Outcry after students in smog-hit Chinese city forced to take exam outdoors

Students taking their exams in an outdoor field amid choking smog in Henan, China.
PHOTO: Twitter account @_OATC_

HENAN/SHIJIAZHUANG, China - More than 400 students in China's Henan province were forced to sit for their exam in an outdoor field amid choking smog, sparking public anger after an image of the exam was circulated on social media.

The 480 pupils were eighth-graders from a middle school in Linzhou, in China's Henan province, who had to endure the heavily-polluted air when they sat for their exam on Monday (Dec 19). Severe pollution had caused local authorities to order the closure of all schools, the South China Morning Post reported.

The image showed rows of students hunched over their desks on a field, with the pupils seated further away appearing only as silhouettes shrouded in the thick haze.

According to the school's principal, the exam was conducted by the school staff, with the staff deciding to proceed with the exam since it had already been organised.

The principal has reportedly been suspended.

Smog blankets northeast China

  • More than 40 cities in China's northeast have issued pollution warnings in the past 48 hours after being blanketed by heavy smog.
  • Air quality index (AQI) readings at some monitoring stations in Tianjin, a port and industrial city southeast of Beijing, peaked above 400.
  • China's environmental watchdog issued a five-day warning on Friday about choking smog spreading across the northeast.
  • The authority also ordered factories to shut, recommended residents stay indoors and curbed traffic and construction work.
  • Pollution alerts have become increasingly common in China's northern industrial heartland, especially during winter when energy demand - much of it met by coal - skyrockets.
  • In addition, heavy winds force pollution from nearby provinces to the Beijing-Tianjin area where it remains suspended over the cities.
  • Beijing's city government ordered 1,200 factories near the Chinese capital, including a major oil refinery run by state oil giant Sinopec, to shut or cut output on Saturday.
  • On Saturday, 22 cities issued red alerts including top steelmaking city Tangshan in Hebei province around Beijing, and Jinan in coal-rich Shandong province.
  • Red alerts are issued when the AQI is forecast to exceed 200 for more than four days in succession, 300 for more than two days or 500 for at least 24 hours.
  • Tianjin was placed on orange alert - the second highest level - on Sunday.
  • In Beijing, the city's Municipal Environmental Monitoring Centre showed air quality readings of above 300 in some parts on Sunday (Dec 18) afternoon.
  • But the index was below 200 in most parts of the Chinese capital.
  • "When I went out yesterday I didn't wear a mask and my throat really hurt and I felt dizzy. It was hard to breathe through my nose," Chen Xiaochong, a hotel manager in the capital, told Reuters
  • A man swims in a lake in smog during a heavily polluted day in Beijing.
  • The forbidden city is seen in smog during a heavily polluted day.

The smog started to enshroud Beijing, Tianjin and the provinces of Hebei, Henan and Shandong over the weekend. It is forecast to clear on Thursday.

The oppressive haze had triggered concern over the slow response to the threat to children's health, AFP reported.

Nowhere has been hit as hard as Shijiazhuang, the capital of Hebei province.

Shijiazhuang was one of the more than 20 cities which went on red alert last Friday evening, triggering an emergency plan to reduce pollution by closing polluting factories and taking cars off the road, among other measures.

A decision by the city's education department to wait until Tuesday evening to announce it was closing elementary schools and kindergartens, provoked anger on social media.

The announcement had said middle and high schools could close on a voluntary basis.

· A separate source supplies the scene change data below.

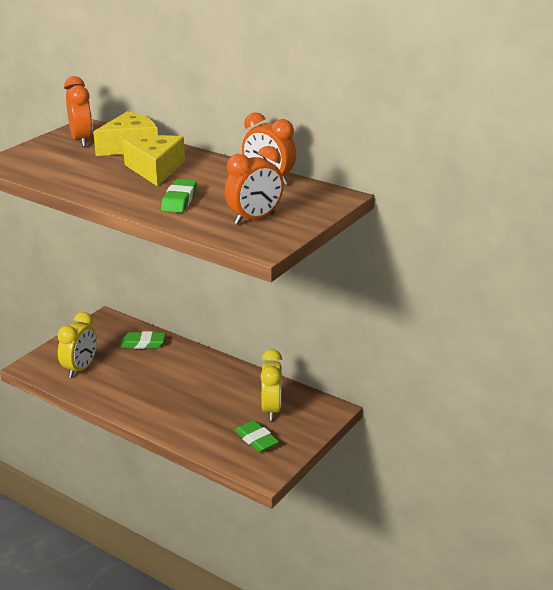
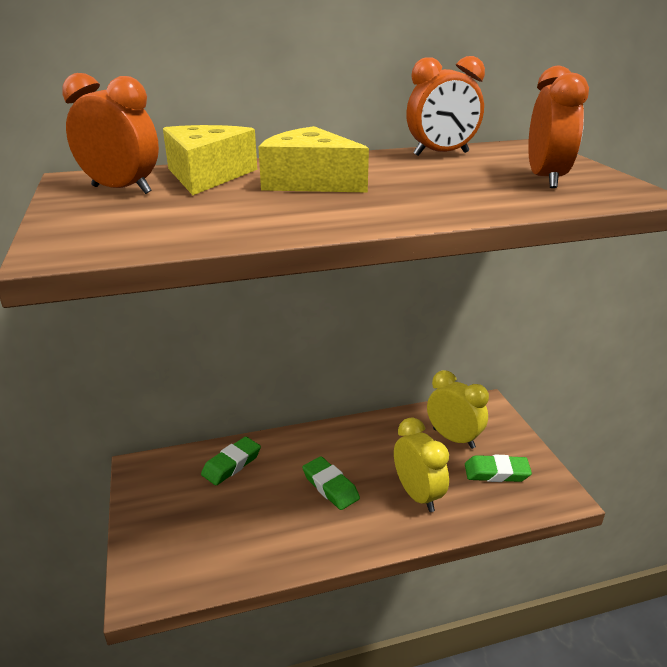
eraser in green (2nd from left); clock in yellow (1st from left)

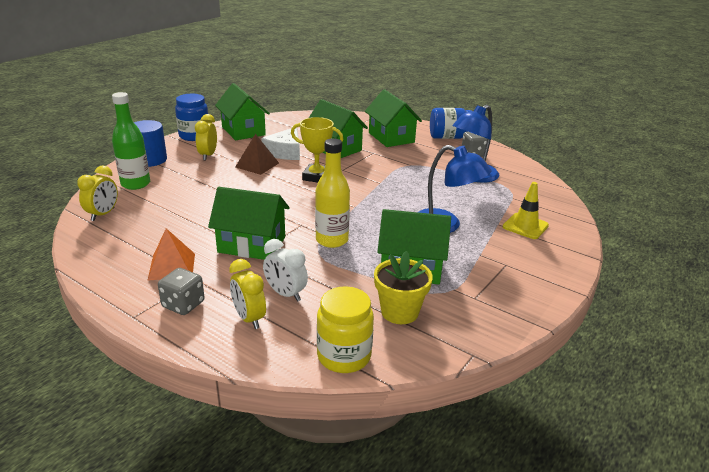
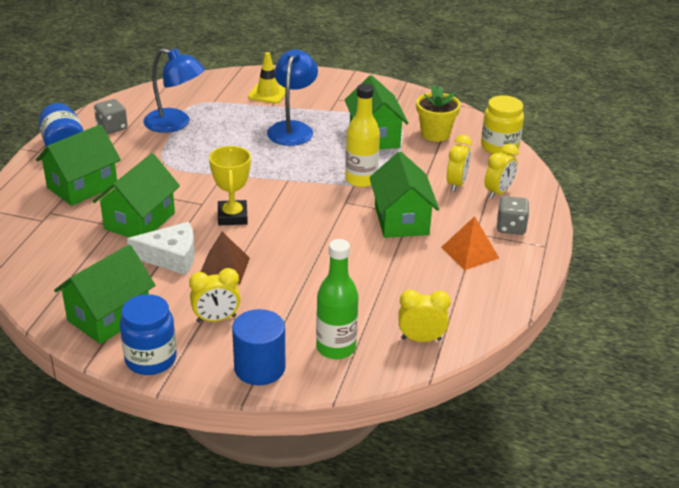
clock in yellow (3rd from left)

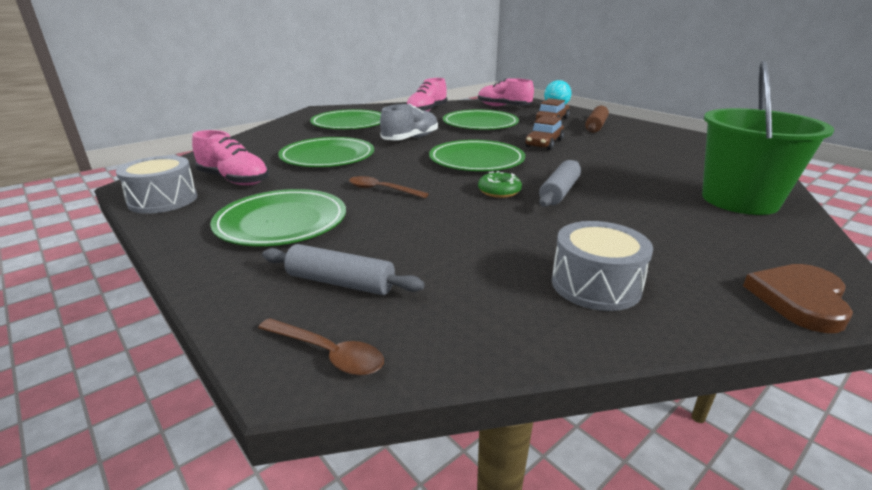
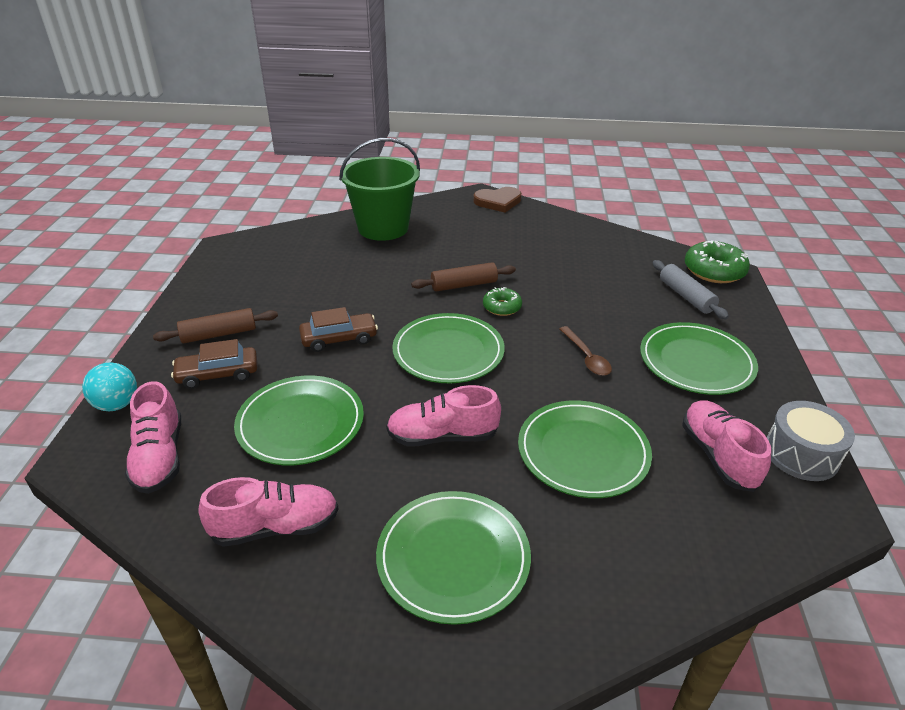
shoe in pink (3rd from left); rolling pin in brown (2nd from left); drum in grey (2nd from left in the first image); donut in green (2nd from left)

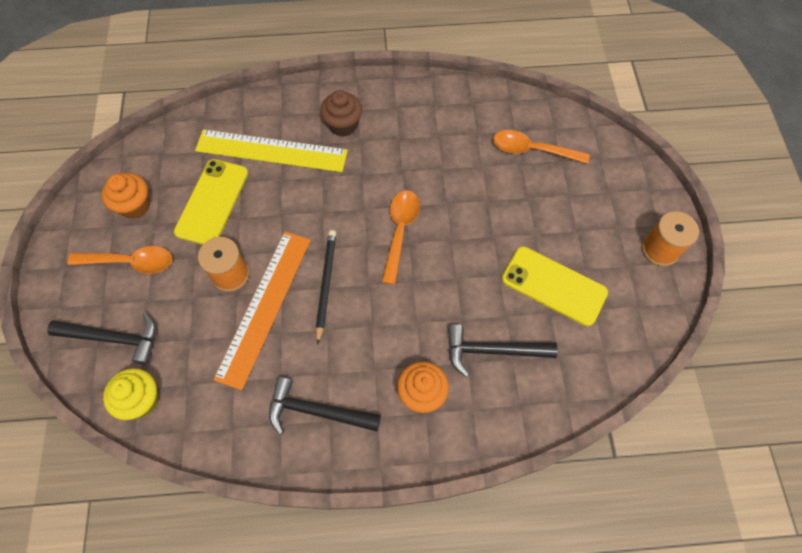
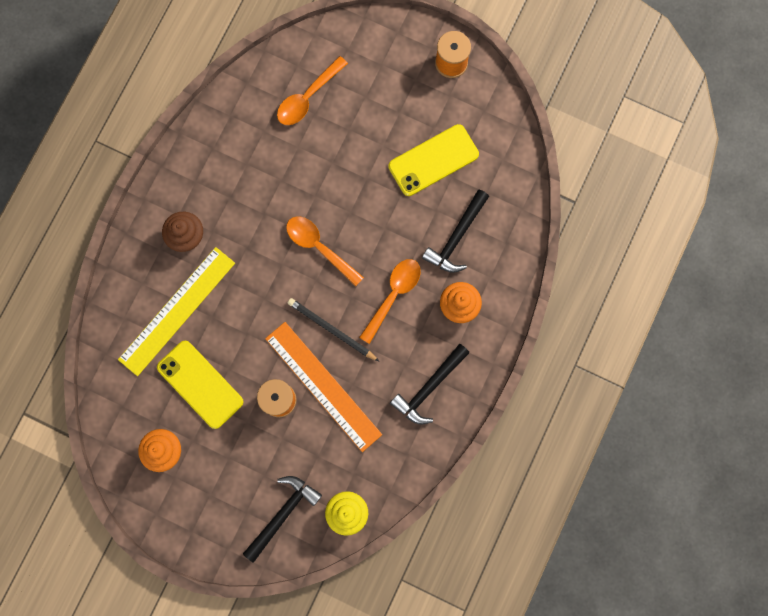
spoon in orange (3rd from left)

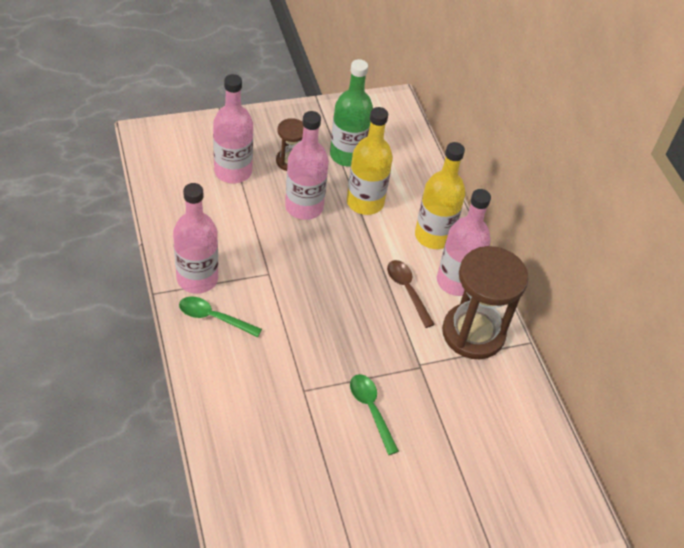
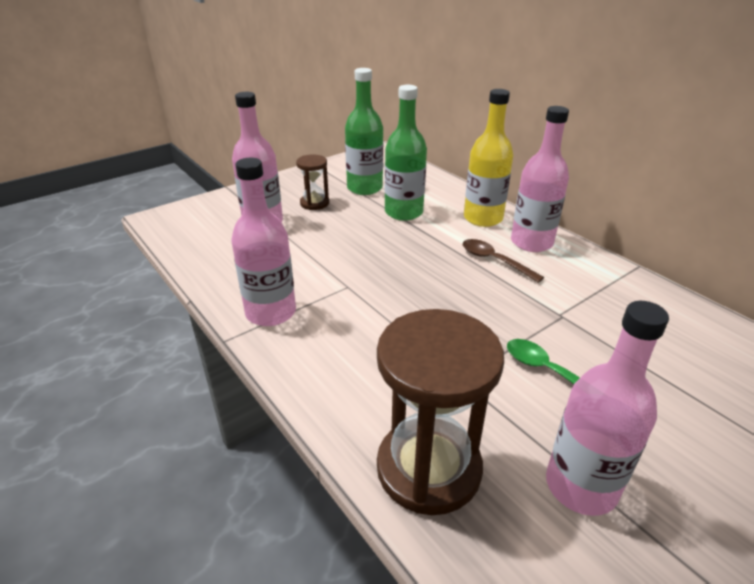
bottle in green (2nd from left); bottle in pink (4th from left); hourglass in brown (2nd from left); spoon in green (1st from left in the first image)

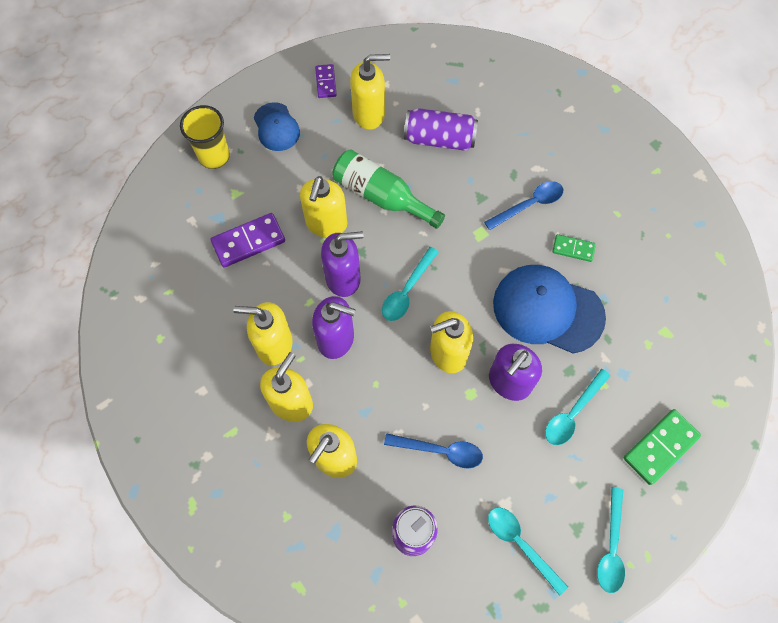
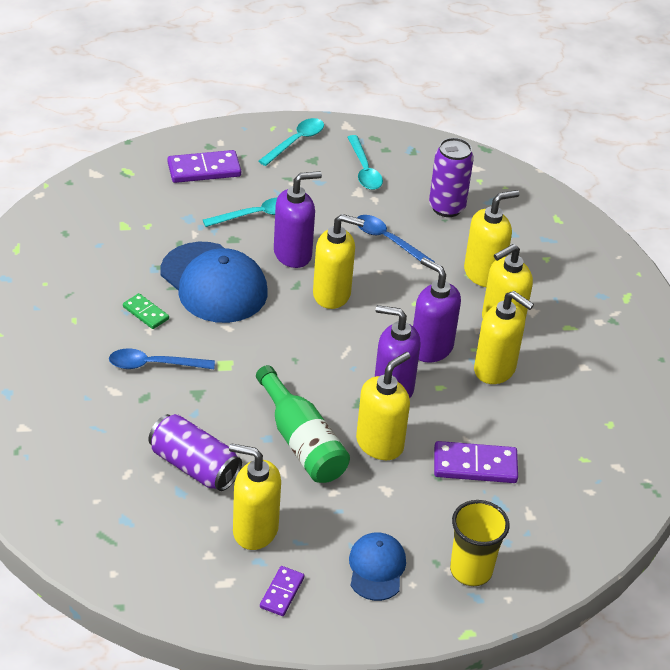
spoon in turquoise (1st from left in the first image); domino in purple (1st from left)

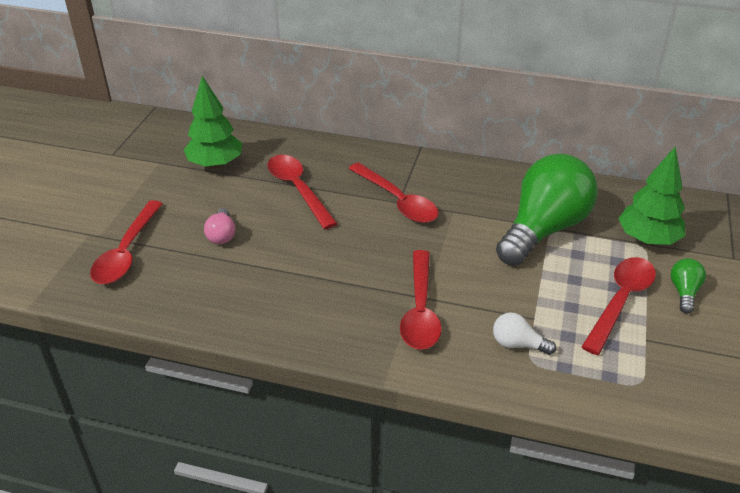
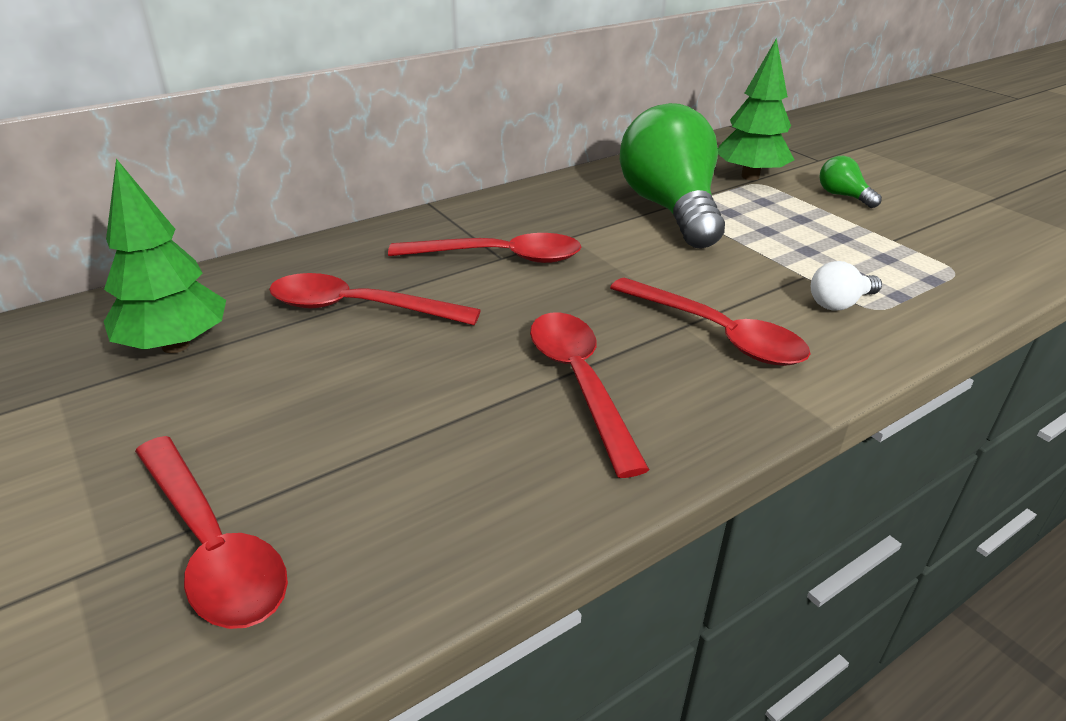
light bulb in pink; spoon in red (4th from left)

"Are middle school students' bodies' air purifiers?" one incredulous commentator asked, adding: "Are you going to wait for us all to become sick before you step up to fix this?"

Shijiazhuang has seen 10 bouts of serious air pollution so far this winter, according to the China Daily newspaper, putting it at the top of the environmental ministry's list of cities with the worst air quality.

Over the last 48 hours, levels of PM 10 - a measure of particulates in the atmosphere - have been literally off the charts in the city, repeatedly maxing out at 999.

Levels of the smaller PM 2.5 particles, tiny enough to be absorbed into the bloodstream and thought to be a major contributor to respiratory and cardiovascular disease, reached as high as 733, more than 29 times the World Health Organisation's daily recommended maximum exposure of 25.

Shijiazhuang's smog and its government's reticence to act have tested the patience of not just the public but even state media.

On Tuesday, the official Xinhua news agency published an article scolding public officials in the city for waiting to cancel schools even though smog was "off the charts".

"If (officials) turn a deaf ear or act indifferent, and the people, especially minors, are exposed to potential health risks, this is undoubtedly a dereliction of duty," it said.